The Pharmacogenomics of Asthma Beyond its Endotypes.

Background: While endotype-driven therapeutic strategies are increasingly successful for asthma, the issues of dissociated effect and drug efficacy at the target sites remain unresolved. This review is to provide a comprehensive overview of the pharmacogenomics of asthma along with its endotype subsets.

Methods: We undertook a search in NCBI All Databases by key words "pharmacogenomics AND allergen", "pharmacogenomics AND asthma AND rhinitis", etc. The remaining papers were reviewed without bias after the exclusion of redundant papers and non-English papers (except for Chinese papers). Papers regarding similar issues or items were then pooled together to support the corresponding viewpoints and subtitles, conclusions were thus drawn.
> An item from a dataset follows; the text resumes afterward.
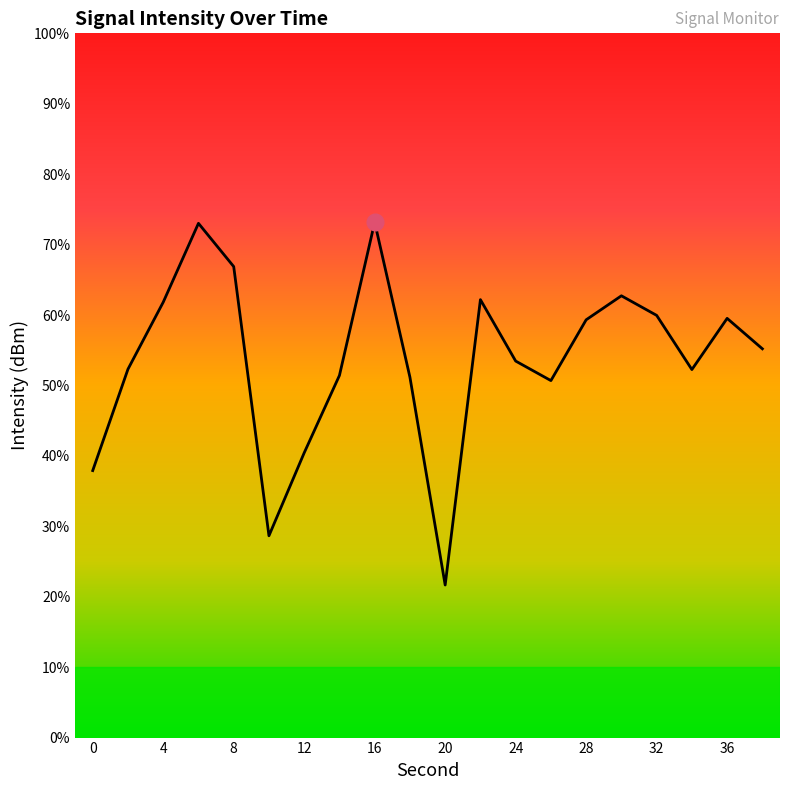

How many interior local peaks (higher than both neighbors) does the data have?

5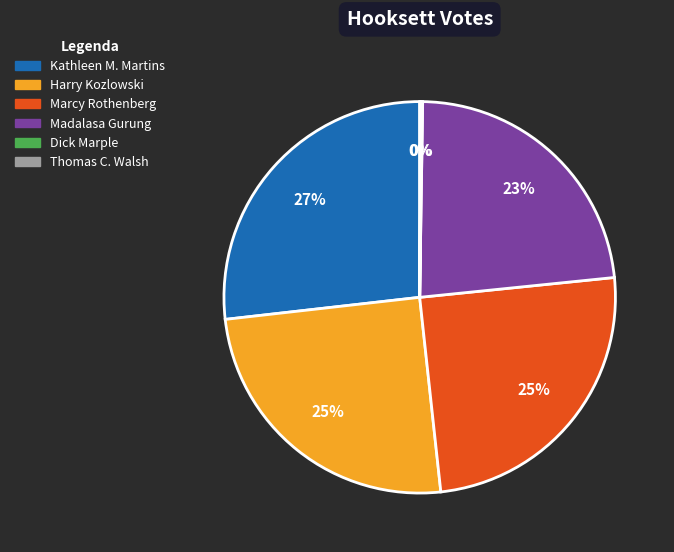

What is the largest slice in the pie chart?

Kathleen M. Martins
Result: Eighty of the retrieved 139 papers were included in the review. Immunopathogenesis of asthma found that the induction of asthma involves genetic variation, TLR gene-activated immune responses, cell-mediated inflammation, and other immunological changes. Human lung mast cell has a crucial effect on the symptoms of asthma. JAK-3 mediates cytokine signaling, while DNA methylation in the ADRB2 gene decreases asthma symptom severity. Pharmacotherapeutics of asthma has focused on fewer candidate genes, relating to glucocorticoid, leukotriene, and β2-adrenergic receptor pathways, and other pathways involving IgE, IL-5, IL-4, IL-13 and IL-17.

Conclusion: The genetic profiles of gene variants can predict individual disease susceptibility and risk for disease progression. Fewer genes, relating to glucocorticoid, leukotriene, histamine, and β2-adrenergic receptor pathways, have been concentrated. A personalized, tailored approach is necessary for health care delivery according to the individual variability in genes, environment and lifestyle of each individual.